* **Required action**: Among the entries below, find the lines with "layout" and copy them.

* **Provided records**:
····················

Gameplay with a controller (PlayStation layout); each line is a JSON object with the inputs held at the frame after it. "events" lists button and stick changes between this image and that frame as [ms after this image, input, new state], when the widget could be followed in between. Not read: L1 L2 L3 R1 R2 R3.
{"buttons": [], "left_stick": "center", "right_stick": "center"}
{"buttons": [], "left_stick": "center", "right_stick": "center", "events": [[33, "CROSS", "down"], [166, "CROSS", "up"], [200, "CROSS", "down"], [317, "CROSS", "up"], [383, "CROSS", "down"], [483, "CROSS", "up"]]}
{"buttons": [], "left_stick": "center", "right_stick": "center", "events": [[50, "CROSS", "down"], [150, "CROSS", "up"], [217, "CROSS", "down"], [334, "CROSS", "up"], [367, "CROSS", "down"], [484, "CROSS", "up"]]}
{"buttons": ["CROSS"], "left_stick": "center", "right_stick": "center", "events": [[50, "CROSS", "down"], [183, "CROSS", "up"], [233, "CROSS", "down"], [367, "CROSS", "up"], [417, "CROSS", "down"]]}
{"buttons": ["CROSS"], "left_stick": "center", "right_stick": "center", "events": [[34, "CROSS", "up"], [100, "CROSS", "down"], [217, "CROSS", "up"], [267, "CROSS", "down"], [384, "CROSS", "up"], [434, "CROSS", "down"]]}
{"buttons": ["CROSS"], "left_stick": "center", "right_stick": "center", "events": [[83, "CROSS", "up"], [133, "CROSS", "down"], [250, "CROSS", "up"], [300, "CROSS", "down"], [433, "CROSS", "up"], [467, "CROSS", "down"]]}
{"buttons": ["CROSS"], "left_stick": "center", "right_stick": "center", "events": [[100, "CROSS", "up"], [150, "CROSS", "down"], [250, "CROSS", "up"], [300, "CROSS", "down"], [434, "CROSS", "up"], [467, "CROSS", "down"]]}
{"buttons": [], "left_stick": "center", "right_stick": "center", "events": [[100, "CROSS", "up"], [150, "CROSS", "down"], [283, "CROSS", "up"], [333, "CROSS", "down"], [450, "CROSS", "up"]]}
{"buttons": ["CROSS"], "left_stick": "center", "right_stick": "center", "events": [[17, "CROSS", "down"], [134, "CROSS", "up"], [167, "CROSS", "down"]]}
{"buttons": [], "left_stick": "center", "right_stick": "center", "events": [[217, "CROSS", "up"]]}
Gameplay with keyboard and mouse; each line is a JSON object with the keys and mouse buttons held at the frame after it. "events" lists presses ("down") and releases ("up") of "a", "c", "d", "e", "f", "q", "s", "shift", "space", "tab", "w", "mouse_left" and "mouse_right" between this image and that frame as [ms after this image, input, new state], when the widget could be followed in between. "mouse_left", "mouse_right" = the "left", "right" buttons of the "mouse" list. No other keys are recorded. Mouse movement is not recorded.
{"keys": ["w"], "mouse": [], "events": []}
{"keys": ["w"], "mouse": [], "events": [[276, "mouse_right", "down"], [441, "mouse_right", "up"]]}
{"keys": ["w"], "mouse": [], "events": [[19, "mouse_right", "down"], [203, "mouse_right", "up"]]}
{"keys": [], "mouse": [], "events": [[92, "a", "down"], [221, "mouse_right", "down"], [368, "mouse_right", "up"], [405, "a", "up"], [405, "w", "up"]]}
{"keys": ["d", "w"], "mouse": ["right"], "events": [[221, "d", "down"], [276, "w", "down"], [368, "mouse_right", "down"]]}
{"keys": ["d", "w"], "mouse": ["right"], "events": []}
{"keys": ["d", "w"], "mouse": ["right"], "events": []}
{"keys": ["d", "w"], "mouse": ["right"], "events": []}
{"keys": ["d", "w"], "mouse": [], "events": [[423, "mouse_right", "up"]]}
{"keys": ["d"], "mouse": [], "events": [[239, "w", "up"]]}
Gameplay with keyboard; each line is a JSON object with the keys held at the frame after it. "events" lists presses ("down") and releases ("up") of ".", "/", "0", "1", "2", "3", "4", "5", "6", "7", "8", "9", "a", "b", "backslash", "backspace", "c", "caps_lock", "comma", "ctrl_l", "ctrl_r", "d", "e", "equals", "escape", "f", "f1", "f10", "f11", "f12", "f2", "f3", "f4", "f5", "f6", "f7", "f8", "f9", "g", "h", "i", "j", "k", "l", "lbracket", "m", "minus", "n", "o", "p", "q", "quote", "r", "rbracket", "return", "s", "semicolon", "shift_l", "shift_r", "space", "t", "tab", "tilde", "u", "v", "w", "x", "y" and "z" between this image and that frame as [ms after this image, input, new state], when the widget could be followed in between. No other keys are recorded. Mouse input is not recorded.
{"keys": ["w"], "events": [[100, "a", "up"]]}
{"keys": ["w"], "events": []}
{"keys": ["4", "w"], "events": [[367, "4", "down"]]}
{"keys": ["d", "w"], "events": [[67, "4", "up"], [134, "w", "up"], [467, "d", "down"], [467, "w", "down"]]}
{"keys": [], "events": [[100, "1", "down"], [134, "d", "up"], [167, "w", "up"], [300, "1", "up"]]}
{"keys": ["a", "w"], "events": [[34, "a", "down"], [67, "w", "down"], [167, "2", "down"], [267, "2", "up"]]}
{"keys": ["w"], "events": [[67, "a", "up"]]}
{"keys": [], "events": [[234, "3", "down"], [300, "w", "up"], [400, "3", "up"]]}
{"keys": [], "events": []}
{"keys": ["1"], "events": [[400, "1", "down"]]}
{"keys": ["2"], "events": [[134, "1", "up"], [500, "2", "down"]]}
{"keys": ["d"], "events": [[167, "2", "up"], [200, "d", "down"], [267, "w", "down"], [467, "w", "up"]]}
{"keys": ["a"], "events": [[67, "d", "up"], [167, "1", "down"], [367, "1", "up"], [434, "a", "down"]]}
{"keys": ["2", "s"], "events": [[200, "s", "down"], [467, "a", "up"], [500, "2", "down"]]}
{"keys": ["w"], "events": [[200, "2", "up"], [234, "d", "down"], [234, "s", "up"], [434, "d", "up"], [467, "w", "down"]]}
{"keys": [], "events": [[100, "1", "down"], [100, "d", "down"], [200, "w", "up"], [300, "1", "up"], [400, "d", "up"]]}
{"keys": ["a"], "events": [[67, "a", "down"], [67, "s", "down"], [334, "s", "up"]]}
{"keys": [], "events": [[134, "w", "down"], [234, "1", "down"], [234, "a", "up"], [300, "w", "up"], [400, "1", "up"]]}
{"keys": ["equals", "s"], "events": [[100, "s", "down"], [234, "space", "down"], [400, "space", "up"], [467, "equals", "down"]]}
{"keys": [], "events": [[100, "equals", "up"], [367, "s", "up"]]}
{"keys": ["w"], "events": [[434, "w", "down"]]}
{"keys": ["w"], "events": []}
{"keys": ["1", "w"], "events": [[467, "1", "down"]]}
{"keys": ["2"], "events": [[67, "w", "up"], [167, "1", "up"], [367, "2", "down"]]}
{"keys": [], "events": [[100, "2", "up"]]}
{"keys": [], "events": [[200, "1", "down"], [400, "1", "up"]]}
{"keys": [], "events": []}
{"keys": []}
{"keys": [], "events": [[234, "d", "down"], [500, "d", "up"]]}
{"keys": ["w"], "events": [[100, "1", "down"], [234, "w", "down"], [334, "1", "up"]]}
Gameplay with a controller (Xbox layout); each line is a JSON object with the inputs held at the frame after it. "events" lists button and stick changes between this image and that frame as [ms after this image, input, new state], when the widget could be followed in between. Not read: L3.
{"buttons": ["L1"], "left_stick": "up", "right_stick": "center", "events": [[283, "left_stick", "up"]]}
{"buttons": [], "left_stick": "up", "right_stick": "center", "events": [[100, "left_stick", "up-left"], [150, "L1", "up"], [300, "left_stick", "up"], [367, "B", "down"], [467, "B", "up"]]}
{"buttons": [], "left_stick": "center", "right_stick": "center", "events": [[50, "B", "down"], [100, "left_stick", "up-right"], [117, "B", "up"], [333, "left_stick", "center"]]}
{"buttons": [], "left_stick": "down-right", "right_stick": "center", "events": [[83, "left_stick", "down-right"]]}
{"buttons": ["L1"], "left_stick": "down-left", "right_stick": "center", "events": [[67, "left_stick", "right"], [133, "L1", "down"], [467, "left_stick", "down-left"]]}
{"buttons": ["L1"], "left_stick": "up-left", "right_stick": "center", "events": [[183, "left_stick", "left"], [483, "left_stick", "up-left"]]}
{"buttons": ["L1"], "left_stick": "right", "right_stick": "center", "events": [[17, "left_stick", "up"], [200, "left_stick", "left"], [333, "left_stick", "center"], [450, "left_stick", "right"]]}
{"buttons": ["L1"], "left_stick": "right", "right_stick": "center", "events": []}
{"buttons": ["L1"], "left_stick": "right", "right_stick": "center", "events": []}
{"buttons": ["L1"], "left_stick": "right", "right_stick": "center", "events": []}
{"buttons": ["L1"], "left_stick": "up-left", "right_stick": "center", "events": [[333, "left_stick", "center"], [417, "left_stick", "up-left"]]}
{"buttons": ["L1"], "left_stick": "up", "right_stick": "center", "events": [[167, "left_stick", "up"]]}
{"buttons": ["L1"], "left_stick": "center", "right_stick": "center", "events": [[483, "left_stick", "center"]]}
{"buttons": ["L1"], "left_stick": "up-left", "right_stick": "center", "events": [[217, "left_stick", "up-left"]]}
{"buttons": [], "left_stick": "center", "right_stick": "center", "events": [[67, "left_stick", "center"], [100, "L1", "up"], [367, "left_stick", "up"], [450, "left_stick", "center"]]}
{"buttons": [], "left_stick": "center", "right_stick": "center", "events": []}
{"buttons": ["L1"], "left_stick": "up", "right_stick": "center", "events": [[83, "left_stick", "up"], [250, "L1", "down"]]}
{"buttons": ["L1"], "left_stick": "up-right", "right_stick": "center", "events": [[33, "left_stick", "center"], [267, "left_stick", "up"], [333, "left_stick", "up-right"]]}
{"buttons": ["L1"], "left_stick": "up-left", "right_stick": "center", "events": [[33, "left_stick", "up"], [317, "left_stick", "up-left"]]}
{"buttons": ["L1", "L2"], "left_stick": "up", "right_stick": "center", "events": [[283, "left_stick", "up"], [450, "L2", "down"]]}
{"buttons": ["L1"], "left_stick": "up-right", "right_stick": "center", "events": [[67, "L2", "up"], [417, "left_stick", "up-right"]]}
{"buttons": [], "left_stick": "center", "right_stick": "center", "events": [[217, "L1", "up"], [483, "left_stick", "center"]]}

····················

* **Task answer**:
Gameplay with a controller (PlayStation layout); each line is a JSON object with the inputs held at the frame after it. "events" lists button and stick changes between this image and that frame as [ms after this image, input, new state], when the widget could be followed in between. Not read: L1 L2 L3 R1 R2 R3.
Gameplay with a controller (Xbox layout); each line is a JSON object with the inputs held at the frame after it. "events" lists button and stick changes between this image and that frame as [ms after this image, input, new state], when the widget could be followed in between. Not read: L3.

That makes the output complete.